**Instruction**
Hand back every line from the beginning of the data below through the line containing "Hỗ trợ học viên: hotro@zaidap.com", word for word and free of pictures.

**Dataset entries**
---
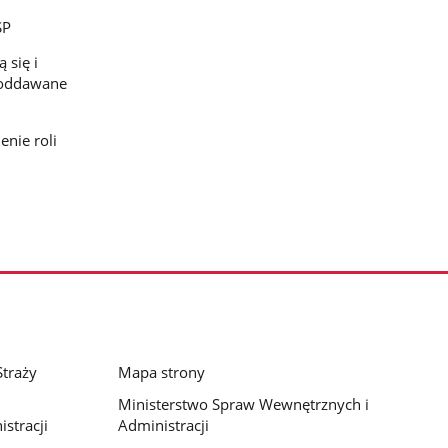
SP
 się i
 poddawane
nie roli
traży
Mapa strony
Ministerstwo Spraw Wewnętrznych i
stracji
Administracji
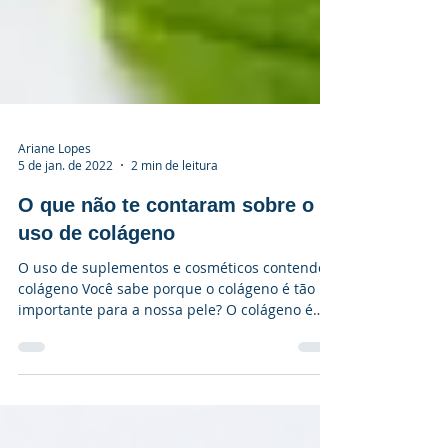
Ariane Lopes
5 de jan. de 2022
2 min de leitura
O que não te contaram sobre o
uso de colágeno
O uso de suplementos e cosméticos contendo
colágeno Você sabe porque o colágeno é tão
importante para a nossa pele? O colágeno é
uma...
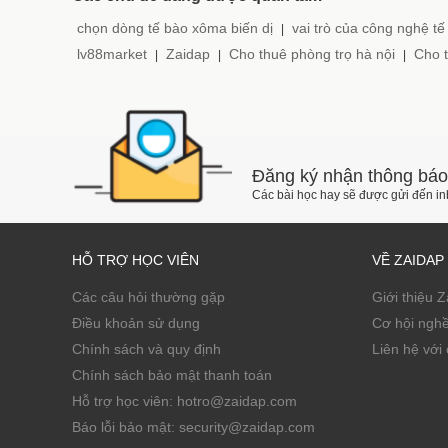
chọn dòng tế bào xôma biến dị
vai trò của công nghệ tế
|
lv88market
Zaidap
Cho thuê phòng trọ hà nội
Cho t
|
|
|
Đăng ký nhận thông báo
Các bài học hay sẽ được gửi đến i
HỖ TRỢ HỌC VIÊN
VỀ ZAIDAP
Các câu hỏi thường gặp
Giới thiệu 
Điều khoản sử dụng
Cơ hội ngh
Chính sách và quy định
Liên hệ với 
Chính sách bảo mật thanh toán
Hỗ trợ học viên: hotro@zaidap.com
Báo lỗi bảo mật: security@zaidap.com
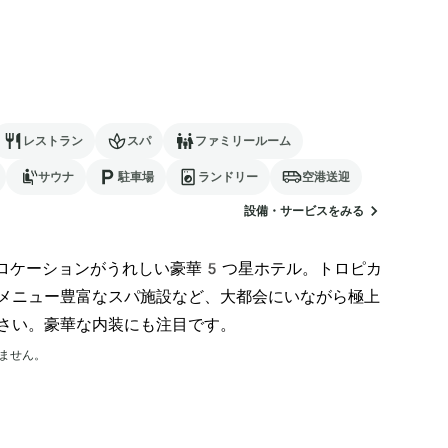
レストラン
スパ
ファミリールーム
サウナ
駐車場
ランドリー
空港送迎
設備・サービスをみる
のロケーションがうれしい豪華5つ星ホテル。トロピカ
メニュー豊富なスパ施設など、大都会にいながら極上
さい。豪華な内装にも注目です。
ません。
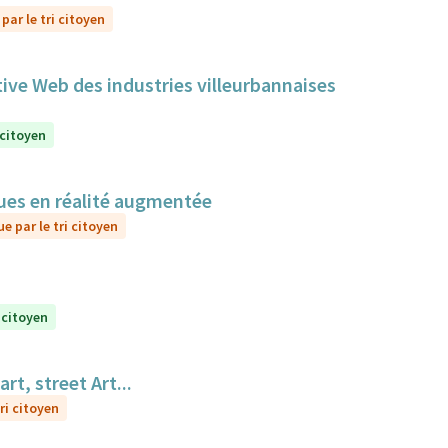
par le tri citoyen
tive Web des industries villeurbannaises
 citoyen
sques en réalité augmentée
e par le tri citoyen
 citoyen
t, street Art...
ri citoyen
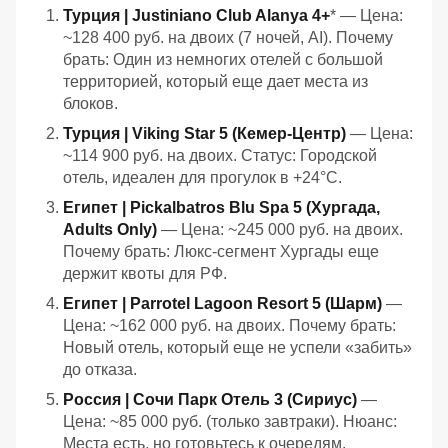
Турция | Justiniano Club Alanya 4+
* — Цена:
~128 400 руб. на двоих (7 ночей, AI). Почему
брать: Один из немногих отелей с большой
территорией, который еще дает места из
блоков.
Турция | Viking Star 5 (Кемер-Центр)
— Цена:
~114 900 руб. на двоих. Статус: Городской
отель, идеален для прогулок в +24°C.
Египет | Pickalbatros Blu Spa 5 (Хургада,
Adults Only)
— Цена: ~245 000 руб. на двоих.
Почему брать: Люкс-сегмент Хургады еще
держит квоты для РФ.
Египет | Parrotel Lagoon Resort 5 (Шарм)
—
Цена: ~162 000 руб. на двоих. Почему брать:
Новый отель, который еще не успели «забить»
до отказа.
Россия | Сочи Парк Отель 3 (Сириус)
—
Цена: ~85 000 руб. (только завтраки). Нюанс:
Места есть, но готовьтесь к очередям.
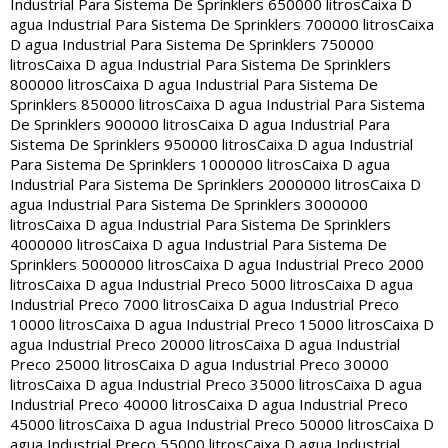
Industrial Para Sistema De Sprinklers 650000 litros
Caixa D
agua Industrial Para Sistema De Sprinklers 700000 litros
Caixa
D agua Industrial Para Sistema De Sprinklers 750000
litros
Caixa D agua Industrial Para Sistema De Sprinklers
800000 litros
Caixa D agua Industrial Para Sistema De
Sprinklers 850000 litros
Caixa D agua Industrial Para Sistema
De Sprinklers 900000 litros
Caixa D agua Industrial Para
Sistema De Sprinklers 950000 litros
Caixa D agua Industrial
Para Sistema De Sprinklers 1000000 litros
Caixa D agua
Industrial Para Sistema De Sprinklers 2000000 litros
Caixa D
agua Industrial Para Sistema De Sprinklers 3000000
litros
Caixa D agua Industrial Para Sistema De Sprinklers
4000000 litros
Caixa D agua Industrial Para Sistema De
Sprinklers 5000000 litros
Caixa D agua Industrial Preco 2000
litros
Caixa D agua Industrial Preco 5000 litros
Caixa D agua
Industrial Preco 7000 litros
Caixa D agua Industrial Preco
10000 litros
Caixa D agua Industrial Preco 15000 litros
Caixa D
agua Industrial Preco 20000 litros
Caixa D agua Industrial
Preco 25000 litros
Caixa D agua Industrial Preco 30000
litros
Caixa D agua Industrial Preco 35000 litros
Caixa D agua
Industrial Preco 40000 litros
Caixa D agua Industrial Preco
45000 litros
Caixa D agua Industrial Preco 50000 litros
Caixa D
agua Industrial Preco 55000 litros
Caixa D agua Industrial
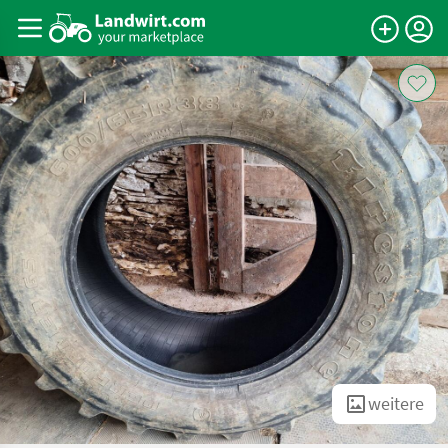
weitere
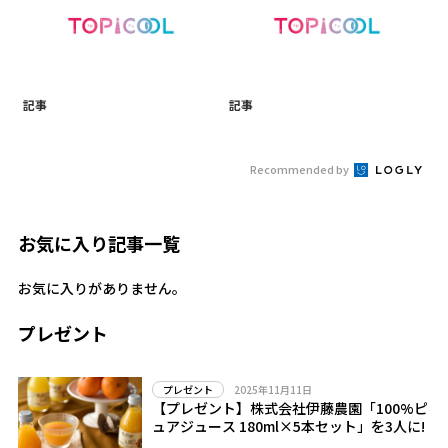
記事
記事
Recommended by
お気に入り記事一覧
お気に入りがありません。
プレゼント
2025年11月11日
プレゼント
【プレゼント】株式会社伊藤農園「100%ピ
ュアジュース 180ml×5本セット」を3人に!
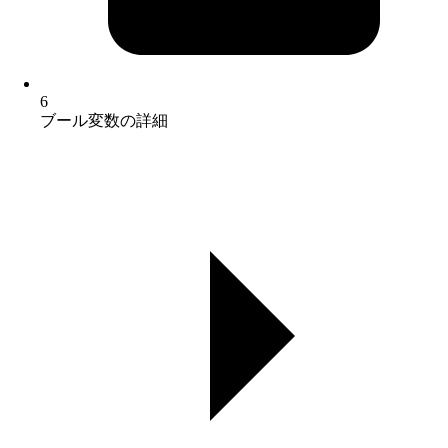
6
ブール変数の詳細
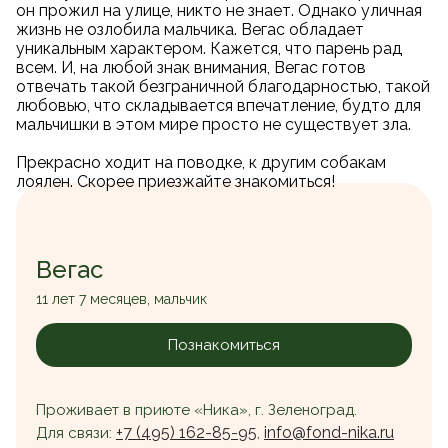
он прожил на улице, никто не знает. Однако уличная
жизнь не озлобила мальчика. Вегас обладает
уникальным характером. Кажется, что парень рад
всем. И, на любой знак внимания, Вегас готов
отвечать такой безграничной благодарностью, такой
любовью, что складывается впечатление, будто для
мальчишки в этом мире просто не существует зла.
Прекрасно ходит на поводке, к другим собакам
лоялен. Скорее приезжайте знакомиться!
Вегас
11 лет 7 месяцев, мальчик
Познакомиться
Проживает в приюте «Ника», г. Зеленоград.
+7 (495) 162-85-95
info@fond-nika.ru
Для связи:
,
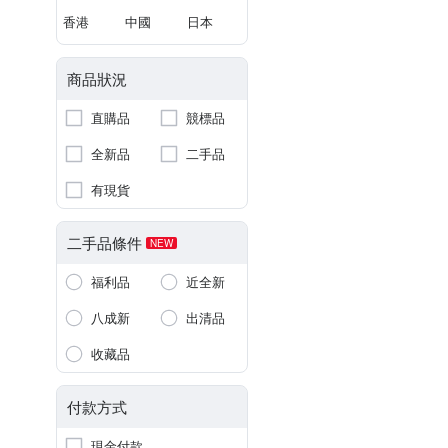
香港
中國
日本
商品狀況
直購品
競標品
全新品
二手品
有現貨
二手品條件
NEW
福利品
近全新
八成新
出清品
收藏品
付款方式
現金付款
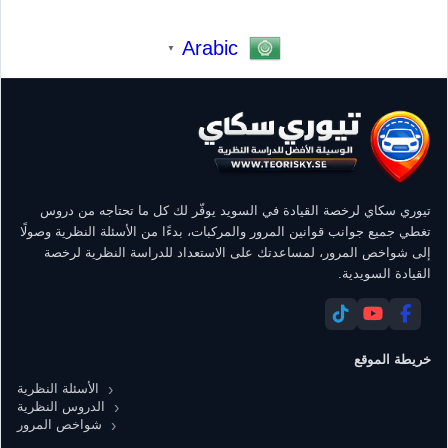
Arabic
▼
تيوري سكاي لرخصة القيادة في السويد يوفّر لك كل ما تحتاجه من دروس
تغطي جميع جوانب قوانين المرور والمركبات، بدءًا من الأسئلة النظرية وصولًا
إلى شواخص المرور، لمساعدتك على الاستعداد للدراسة النظرية لرخصة
القيادة السويدية.
خريطة الموقع
الأسئلة النظرية
الدروس النظرية
شواخص المرور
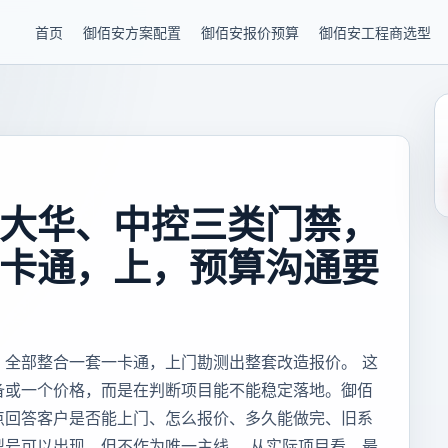
首页
御佰安方案配置
御佰安报价预算
御佰安工程商选型
大华、中控三类门禁，
卡通，上，预算沟通要
，全部整合一套一卡通，上门勘测出整套改造报价。 这
备或一个价格，而是在判断项目能不能稳定落地。御佰
点回答客户是否能上门、怎么报价、多久能做完、旧系
型号可以出现，但不作为唯一主线。 从实际项目看，最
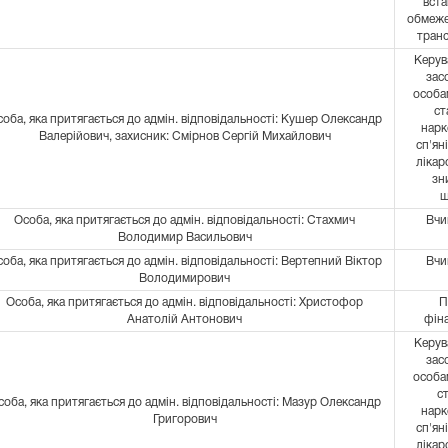
вст
обмеже
тран
Керув
зас
особам
ст
оба, яка притягається до адмін. відповідальності: Кушер Олександр
нарк
Валерійович, захисник: Смірнов Сергій Михайлович
сп'ян
лікар
зн
ш
Особа, яка притягається до адмін. відповідальності: Стахмич
Вчи
Володимир Васильович
оба, яка притягається до адмін. відповідальності: Вертепний Віктор
Вчи
Володимирович
Особа, яка притягається до адмін. відповідальності: Христофор
П
Анатолій Антонович
фін
Керув
зас
особам
с
соба, яка притягається до адмін. відповідальності: Мазур Олександр
нарк
Григорович
сп'ян
лікар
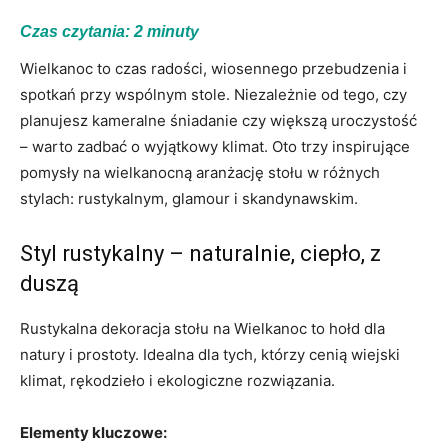
Czas czytania:
2
minuty
Wielkanoc to czas radości, wiosennego przebudzenia i
spotkań przy wspólnym stole. Niezależnie od tego, czy
planujesz kameralne śniadanie czy większą uroczystość
– warto zadbać o wyjątkowy klimat. Oto trzy inspirujące
pomysły na wielkanocną aranżację stołu w różnych
stylach: rustykalnym, glamour i skandynawskim.
Styl rustykalny – naturalnie, ciepło, z
duszą
Rustykalna dekoracja stołu na Wielkanoc to hołd dla
natury i prostoty. Idealna dla tych, którzy cenią wiejski
klimat, rękodzieło i ekologiczne rozwiązania.
Elementy kluczowe:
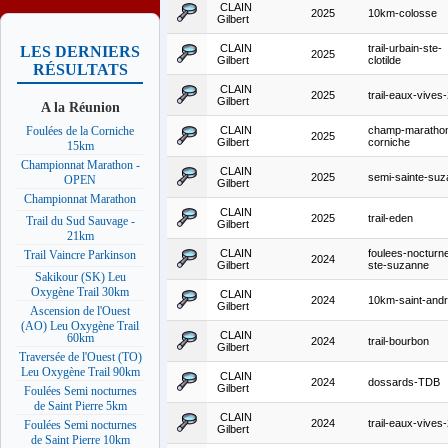
CLAIN
2025
10km-colosse
Gilbert
CLAIN
trail-urbain-ste-
LES DERNIERS
2025
Gilbert
clotilde
RÉSULTATS
CLAIN
2025
trail-eaux-vive
Gilbert
A la Réunion
CLAIN
champ-maratho
Foulées de la Corniche
2025
Gilbert
corniche
15km
Championnat Marathon -
CLAIN
2025
semi-sainte-su
OPEN
Gilbert
Championnat Marathon
CLAIN
2025
trail-eden
Trail du Sud Sauvage -
Gilbert
21km
CLAIN
foulees-nocturn
Trail Vaincre Parkinson
2024
Gilbert
ste-suzanne
Sakikour (SK) Leu
Oxygène Trail 30km
CLAIN
2024
10km-saint-and
Gilbert
Ascension de l'Ouest
(AO) Leu Oxygène Trail
CLAIN
60km
2024
trail-bourbon
Gilbert
Traversée de l'Ouest (TO)
Leu Oxygène Trail 90km
CLAIN
2024
dossards-TDB
Gilbert
Foulées Semi nocturnes
de Saint Pierre 5km
CLAIN
2024
trail-eaux-vive
Foulées Semi nocturnes
Gilbert
de Saint Pierre 10km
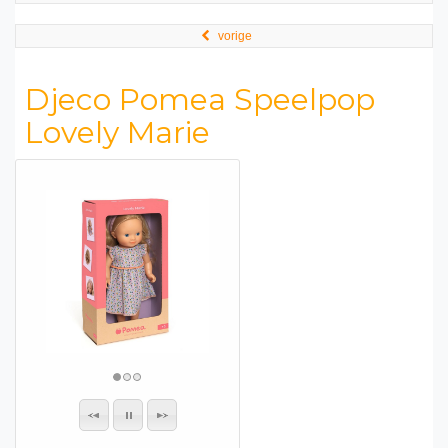
vorige
Djeco Pomea Speelpop
Lovely Marie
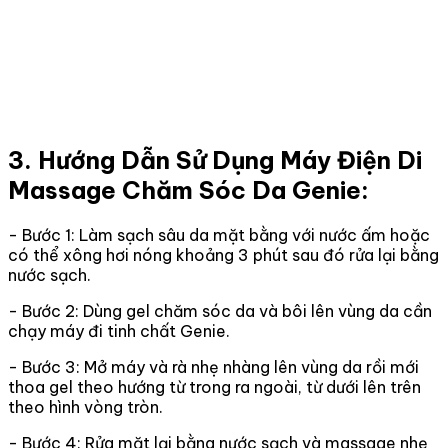
3. Hướng Dẫn Sử Dụng Máy Điện Di
Massage Chăm Sóc Da Genie:
- Bước 1: Làm sạch sâu da mặt bằng với nước ấm hoặc
có thể xông hơi nóng khoảng 3 phút sau đó rửa lại bằng
nước sạch.
- Bước 2: Dùng gel chăm sóc da và bôi lên vùng da cần
chạy máy đi tinh chất Genie.
- Bước 3: Mở máy và rà nhẹ nhàng lên vùng da rồi mới
thoa gel theo hướng từ trong ra ngoài, từ dưới lên trên
theo hình vòng tròn.
- Bước 4: Rửa mặt lại bằng nước sạch và massage nhẹ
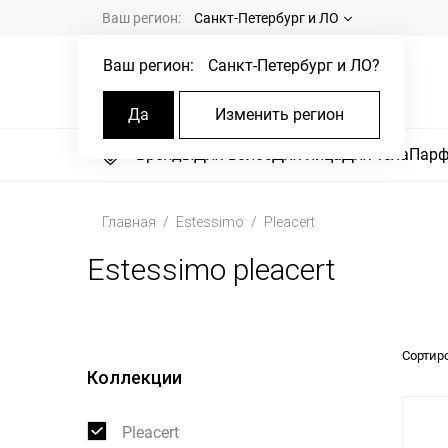
Ваш регион:
Санкт-Петербург и ЛО
Ваш регион:
Санкт-Петербург и ЛО
?
Да
Изменить регион
Бренды
Для волос
Для лица
Для тела
Пар
Главная
Estessimo
Pleacert
Estessimo pleacert
Сортир
Коллекции
Pleacert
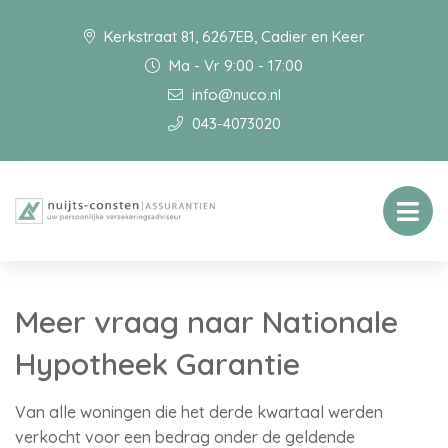
Kerkstraat 81, 6267EB, Cadier en Keer
Ma - Vr 9:00 - 17:00
info@nuco.nl
043-4073020
Meer vraag naar Nationale
Hypotheek Garantie
Van alle woningen die het derde kwartaal werden
verkocht voor een bedrag onder de geldende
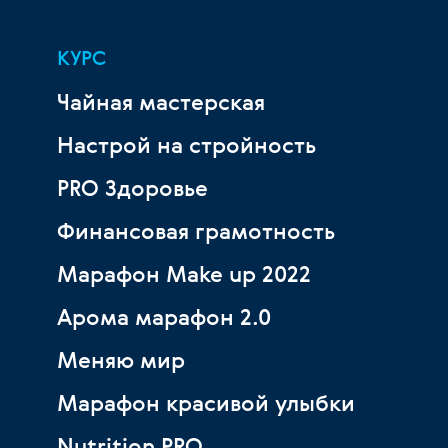
КУРС
Чайная мастерская
Настрой на стройность
PRO Здоровье
Финансовая грамотность
Марафон Make up 2022
Арома марафон 2.0
Меняю мир
Марафон красивой улыбки
Nutrition PRO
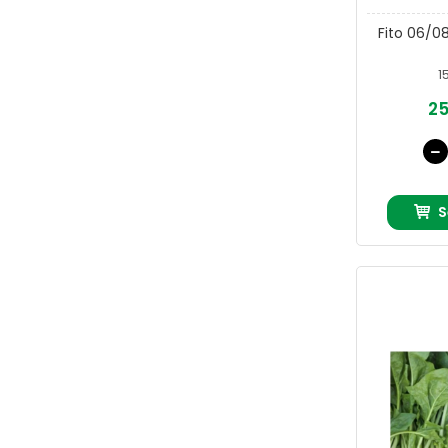
Fito 06/0
1
25
S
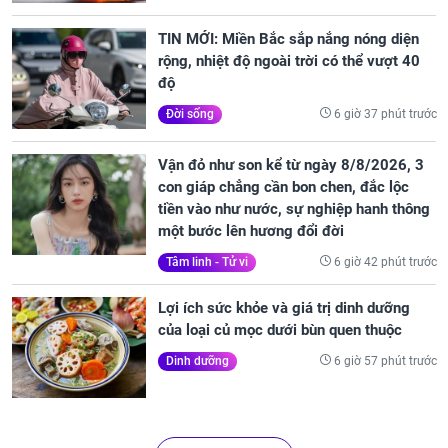
TIN MỚI: Miền Bắc sắp nắng nóng diện
rộng, nhiệt độ ngoài trời có thể vượt 40
độ
6 giờ 37 phút trước
Đời sống
Vận đỏ như son kể từ ngày 8/8/2026, 3
con giáp chẳng cần bon chen, đắc lộc
tiền vào như nước, sự nghiệp hanh thông
một bước lên hương đổi đời
6 giờ 42 phút trước
Tâm linh - Tử vi
Lợi ích sức khỏe và giá trị dinh dưỡng
của loại củ mọc dưới bùn quen thuộc
6 giờ 57 phút trước
Dinh dưỡng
---
**Exercise response**
SP
 się i
 poddawane
nie roli
traży
Mapa strony
Ministerstwo Spraw Wewnętrznych i
stracji
Administracji
Ariane Lopes
5 de jan. de 2022
2 min de leitura
O que não te contaram sobre o
uso de colágeno
O uso de suplementos e cosméticos contendo
colágeno Você sabe porque o colágeno é tão
importante para a nossa pele? O colágeno é
uma...
chọn dòng tế bào xôma biến dị
vai trò của công nghệ tế
|
lv88market
Zaidap
Cho thuê phòng trọ hà nội
Cho t
|
|
|
Đăng ký nhận thông báo
Các bài học hay sẽ được gửi đến i
HỖ TRỢ HỌC VIÊN
VỀ ZAIDAP
Các câu hỏi thường gặp
Giới thiệu 
Điều khoản sử dụng
Cơ hội ngh
Chính sách và quy định
Liên hệ với 
Chính sách bảo mật thanh toán
Hỗ trợ học viên: hotro@zaidap.com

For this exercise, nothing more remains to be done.